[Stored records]
====================
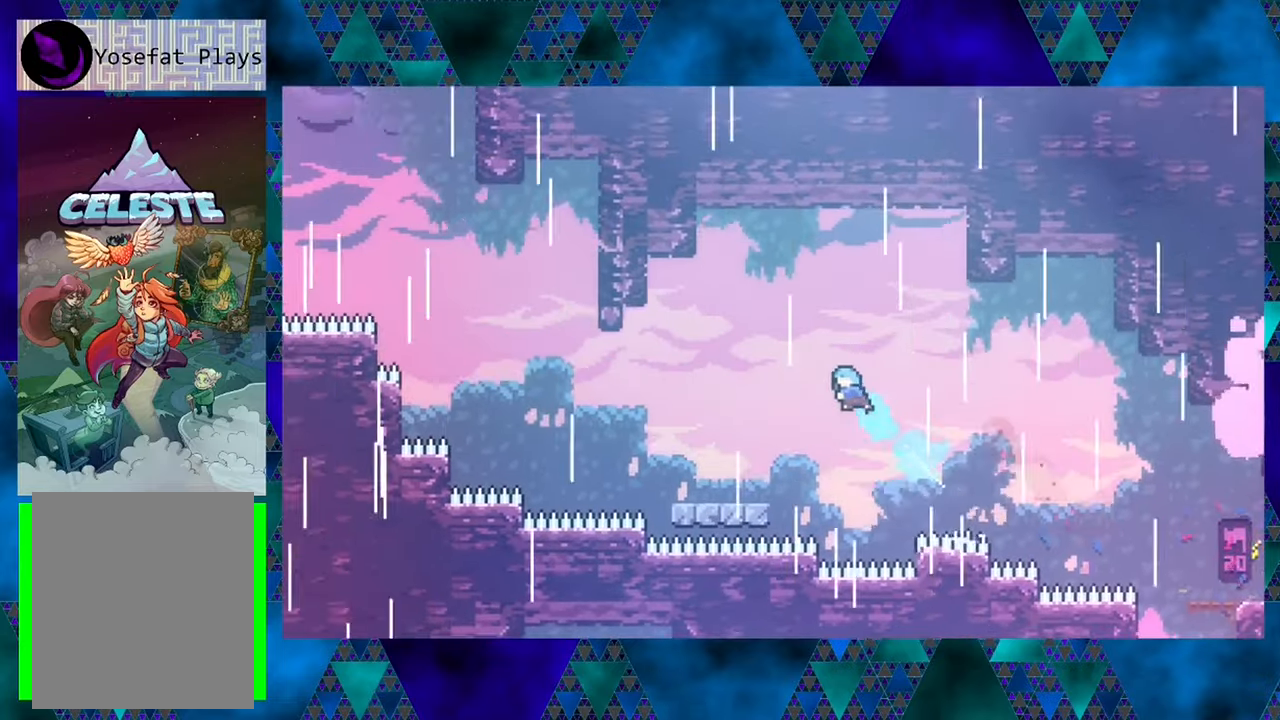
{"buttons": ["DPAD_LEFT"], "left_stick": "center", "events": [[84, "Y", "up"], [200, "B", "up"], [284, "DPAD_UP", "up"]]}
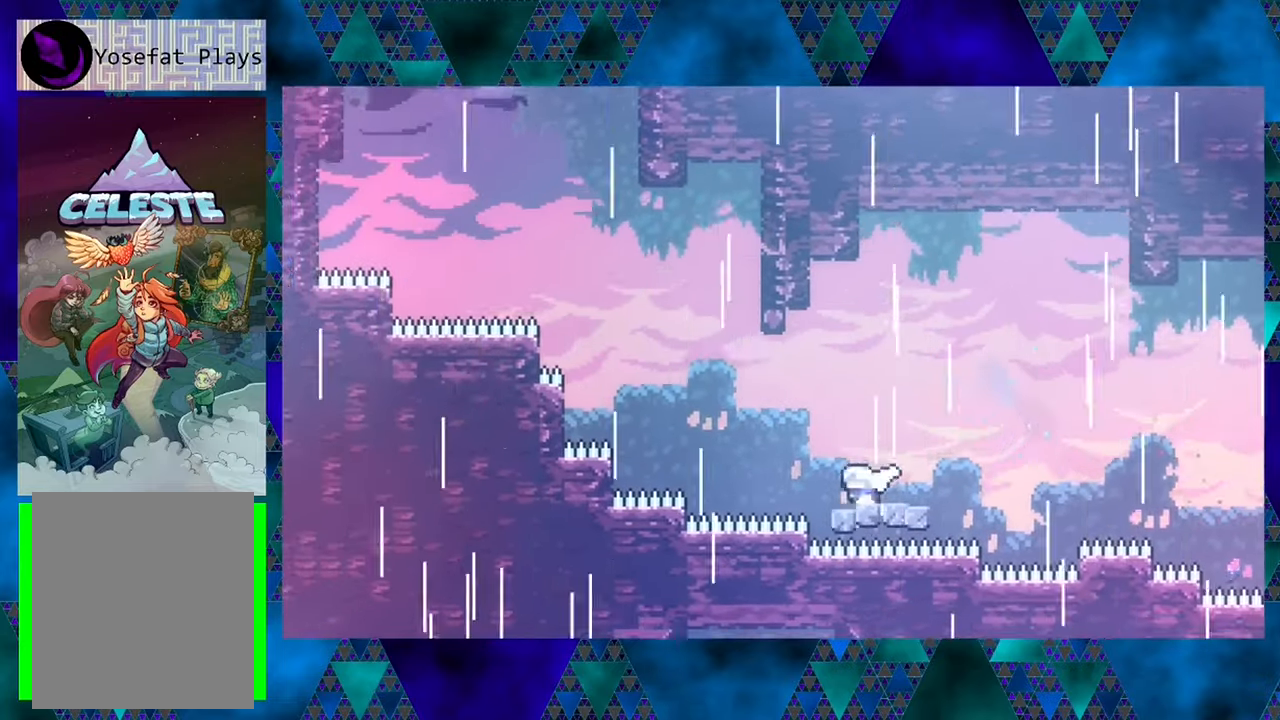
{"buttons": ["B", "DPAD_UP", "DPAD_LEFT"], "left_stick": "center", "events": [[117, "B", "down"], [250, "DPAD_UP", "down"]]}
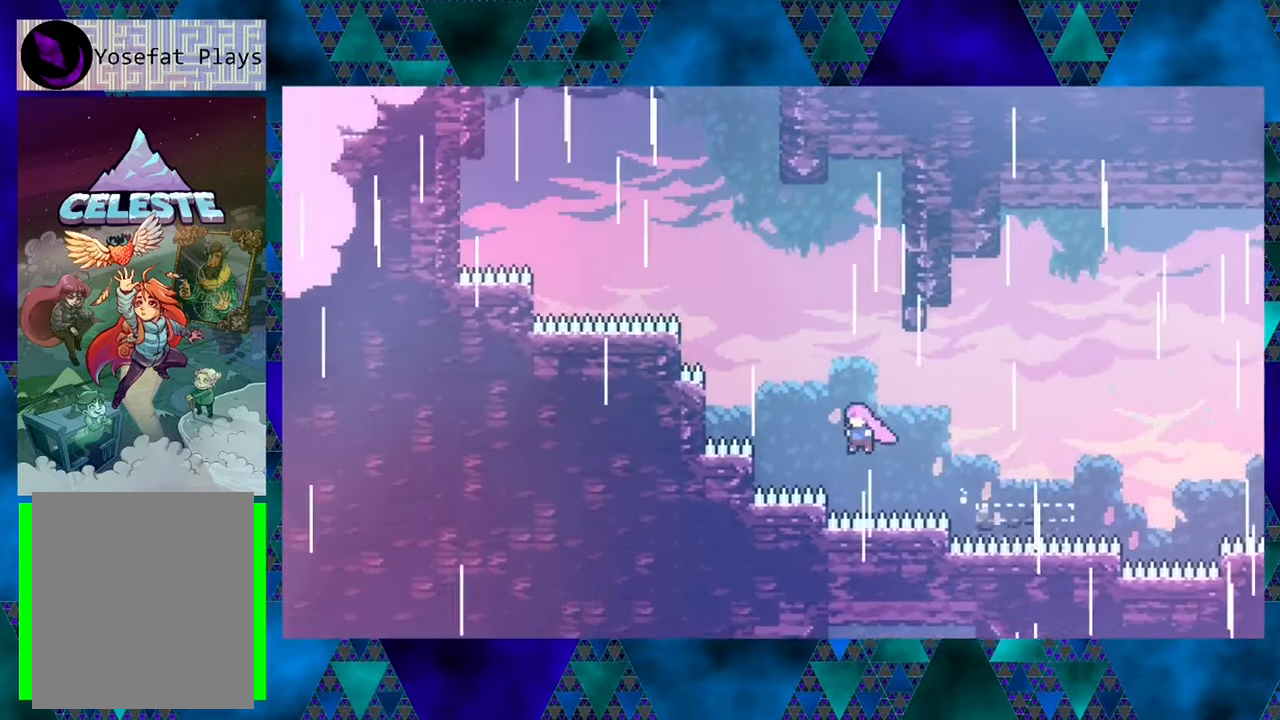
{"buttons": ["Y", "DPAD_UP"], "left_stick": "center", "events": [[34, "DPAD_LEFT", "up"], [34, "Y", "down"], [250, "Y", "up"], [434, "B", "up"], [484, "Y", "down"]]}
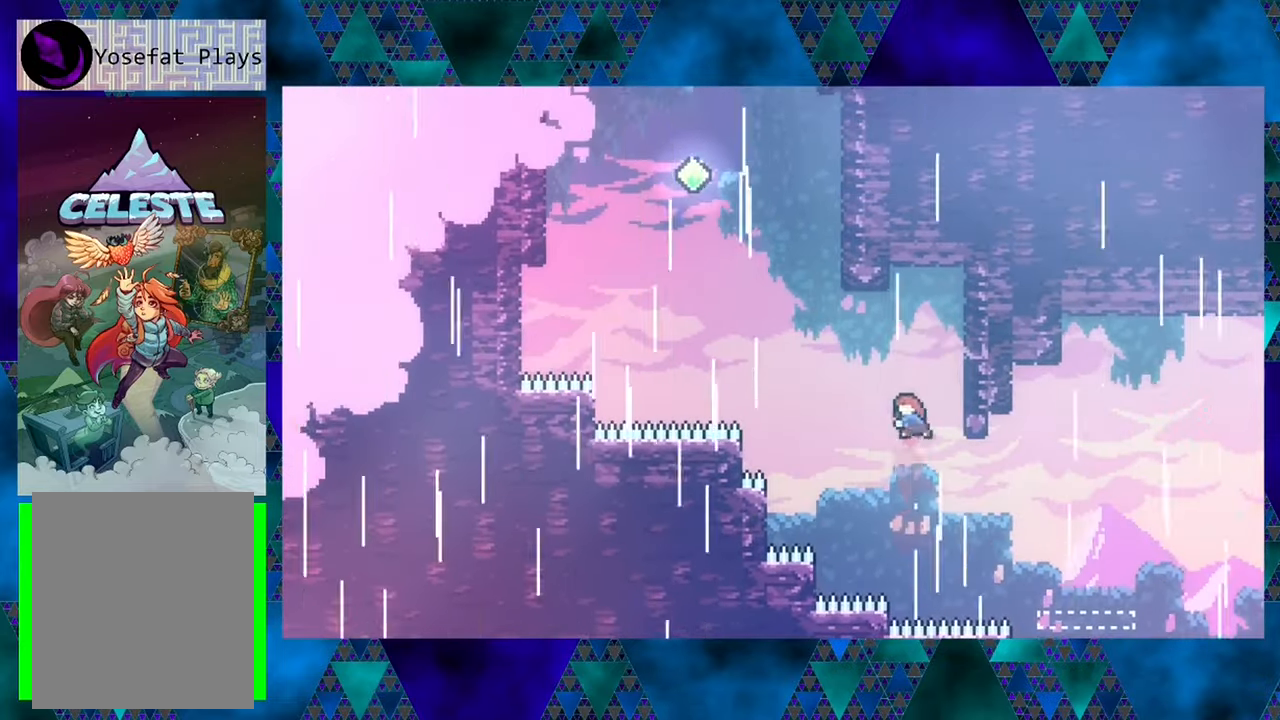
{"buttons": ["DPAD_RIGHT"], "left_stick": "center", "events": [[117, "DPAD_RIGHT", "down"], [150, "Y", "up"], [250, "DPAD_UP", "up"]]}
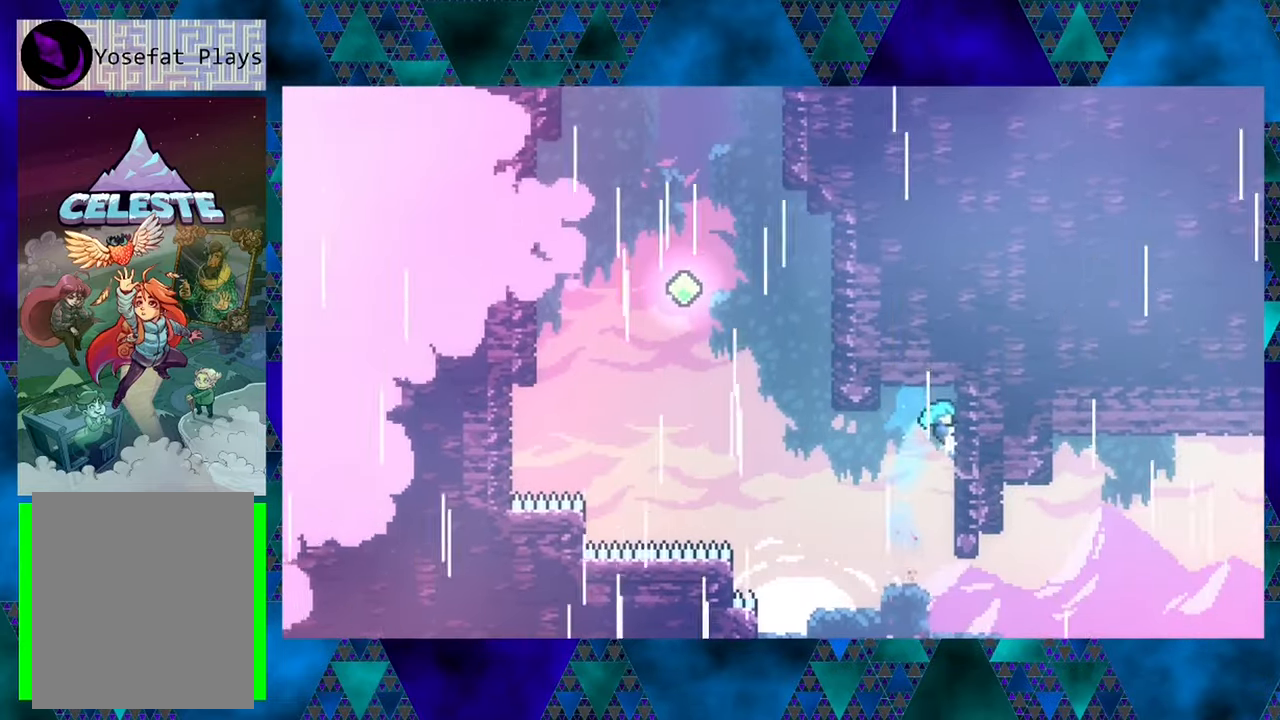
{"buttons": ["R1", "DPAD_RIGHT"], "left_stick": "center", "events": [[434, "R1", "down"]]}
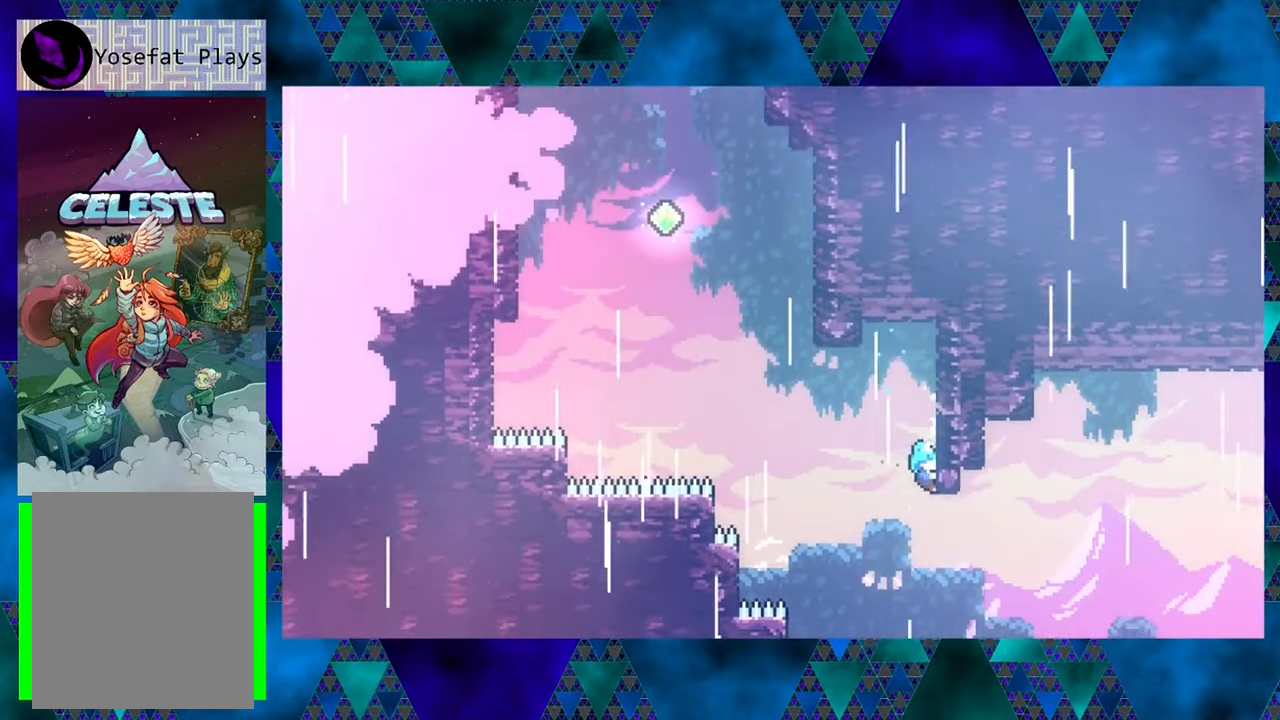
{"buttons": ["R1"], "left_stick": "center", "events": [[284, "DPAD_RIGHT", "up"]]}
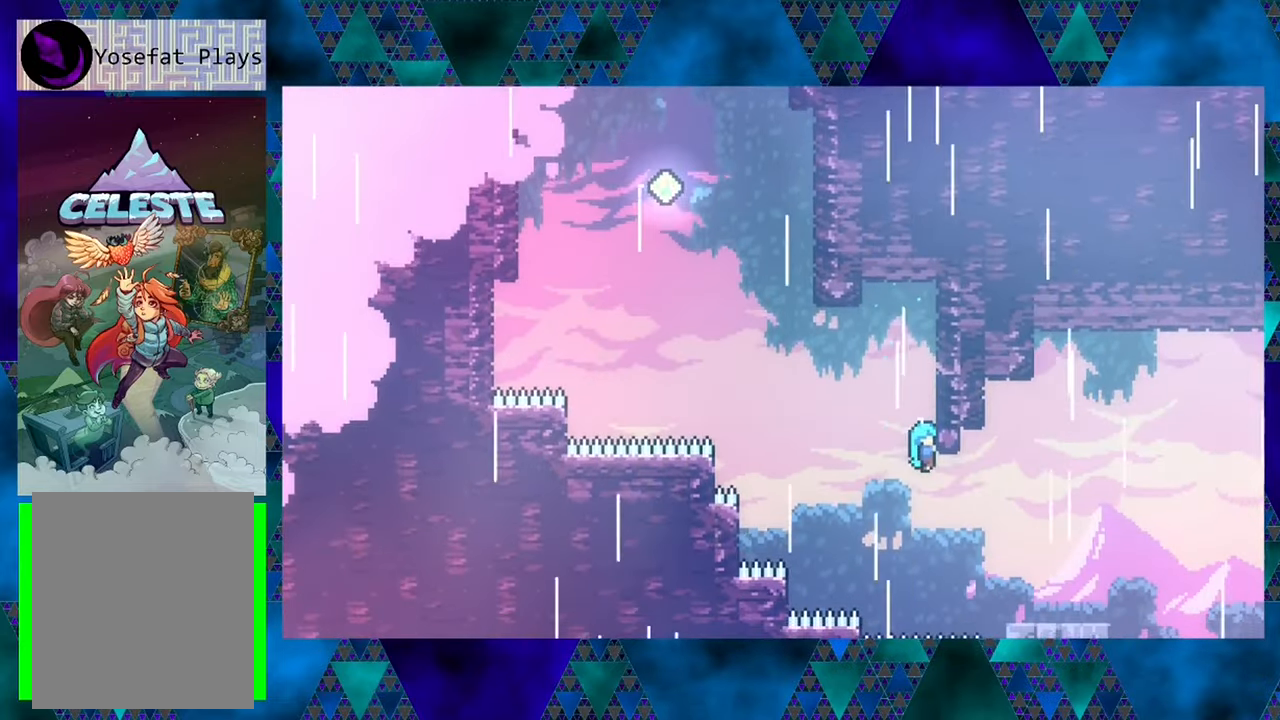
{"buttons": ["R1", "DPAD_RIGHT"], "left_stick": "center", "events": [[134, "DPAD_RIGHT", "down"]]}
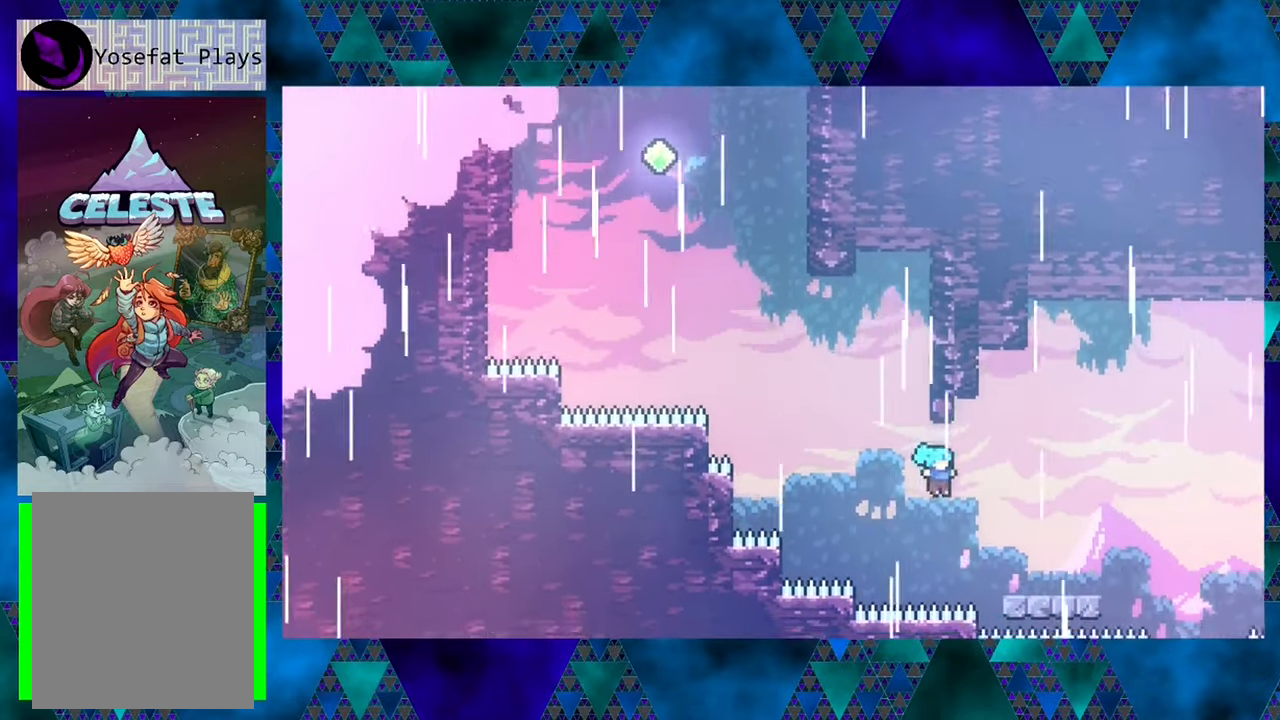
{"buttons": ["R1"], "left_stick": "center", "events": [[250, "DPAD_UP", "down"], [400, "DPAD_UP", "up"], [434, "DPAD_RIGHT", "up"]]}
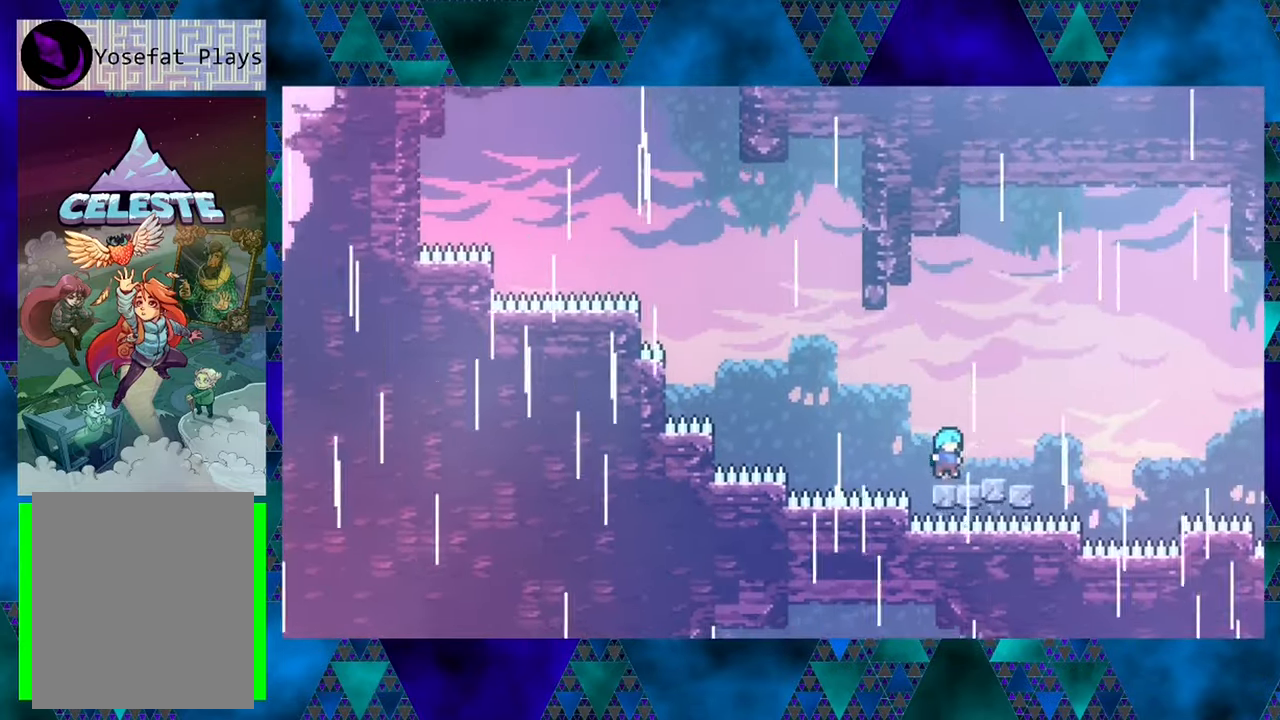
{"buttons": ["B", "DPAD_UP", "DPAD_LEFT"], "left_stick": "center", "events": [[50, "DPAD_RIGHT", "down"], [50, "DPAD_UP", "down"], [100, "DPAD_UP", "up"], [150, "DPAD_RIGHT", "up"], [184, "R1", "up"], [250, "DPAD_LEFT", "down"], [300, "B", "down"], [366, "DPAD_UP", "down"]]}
====================
To do:
Your copy should match the records above exactly, apart from the pictures, which stay out.

Solution for this task:
{"buttons": ["DPAD_LEFT"], "left_stick": "center", "events": [[84, "Y", "up"], [200, "B", "up"], [284, "DPAD_UP", "up"]]}
{"buttons": ["B", "DPAD_UP", "DPAD_LEFT"], "left_stick": "center", "events": [[117, "B", "down"], [250, "DPAD_UP", "down"]]}
{"buttons": ["Y", "DPAD_UP"], "left_stick": "center", "events": [[34, "DPAD_LEFT", "up"], [34, "Y", "down"], [250, "Y", "up"], [434, "B", "up"], [484, "Y", "down"]]}
{"buttons": ["DPAD_RIGHT"], "left_stick": "center", "events": [[117, "DPAD_RIGHT", "down"], [150, "Y", "up"], [250, "DPAD_UP", "up"]]}
{"buttons": ["R1", "DPAD_RIGHT"], "left_stick": "center", "events": [[434, "R1", "down"]]}
{"buttons": ["R1"], "left_stick": "center", "events": [[284, "DPAD_RIGHT", "up"]]}
{"buttons": ["R1", "DPAD_RIGHT"], "left_stick": "center", "events": [[134, "DPAD_RIGHT", "down"]]}
{"buttons": ["R1"], "left_stick": "center", "events": [[250, "DPAD_UP", "down"], [400, "DPAD_UP", "up"], [434, "DPAD_RIGHT", "up"]]}
{"buttons": ["B", "DPAD_UP", "DPAD_LEFT"], "left_stick": "center", "events": [[50, "DPAD_RIGHT", "down"], [50, "DPAD_UP", "down"], [100, "DPAD_UP", "up"], [150, "DPAD_RIGHT", "up"], [184, "R1", "up"], [250, "DPAD_LEFT", "down"], [300, "B", "down"], [366, "DPAD_UP", "down"]]}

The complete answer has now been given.